--- MATERIAL SUPPLIED ---
━━━━━━━━━━━━━━━━

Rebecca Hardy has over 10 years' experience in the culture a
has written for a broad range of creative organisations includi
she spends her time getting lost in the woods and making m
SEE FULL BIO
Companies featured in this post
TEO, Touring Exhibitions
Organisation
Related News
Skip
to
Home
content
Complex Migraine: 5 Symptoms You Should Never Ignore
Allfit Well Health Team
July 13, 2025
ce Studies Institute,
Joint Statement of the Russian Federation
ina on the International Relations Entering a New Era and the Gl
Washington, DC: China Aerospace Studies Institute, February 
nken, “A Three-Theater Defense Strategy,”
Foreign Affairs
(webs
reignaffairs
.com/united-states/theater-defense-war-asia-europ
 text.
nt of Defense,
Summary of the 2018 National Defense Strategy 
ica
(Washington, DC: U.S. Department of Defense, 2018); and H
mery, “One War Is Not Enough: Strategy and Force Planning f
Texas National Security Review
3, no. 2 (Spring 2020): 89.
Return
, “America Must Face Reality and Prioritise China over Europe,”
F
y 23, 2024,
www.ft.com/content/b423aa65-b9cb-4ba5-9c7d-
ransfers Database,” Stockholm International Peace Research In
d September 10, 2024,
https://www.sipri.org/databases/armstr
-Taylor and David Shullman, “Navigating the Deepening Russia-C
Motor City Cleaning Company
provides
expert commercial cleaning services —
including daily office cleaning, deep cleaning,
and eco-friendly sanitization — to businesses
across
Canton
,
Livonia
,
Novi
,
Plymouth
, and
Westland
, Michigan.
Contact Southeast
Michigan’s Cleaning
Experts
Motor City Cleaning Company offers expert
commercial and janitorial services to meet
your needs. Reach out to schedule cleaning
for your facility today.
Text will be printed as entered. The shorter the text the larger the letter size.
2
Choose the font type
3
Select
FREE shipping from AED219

━━━━━━━━━━━━━━━━

--- WHAT TO WORK ON ---
Output the lines of the listing from its first line through the line containing "July 13, 2025", inclusive, as a JSON list of strings with one string per line and no blank lines.

--- RESPONSE FOR THIS EXERCISE ---
[
  "Rebecca Hardy has over 10 years' experience in the culture a",
  "has written for a broad range of creative organisations includi",
  "she spends her time getting lost in the woods and making m",
  "SEE FULL BIO",
  "Companies featured in this post",
  "TEO, Touring Exhibitions",
  "Organisation",
  "Related News",
  "Skip",
  "to",
  "Home",
  "content",
  "Complex Migraine: 5 Symptoms You Should Never Ignore",
  "Allfit Well Health Team",
  "July 13, 2025"
]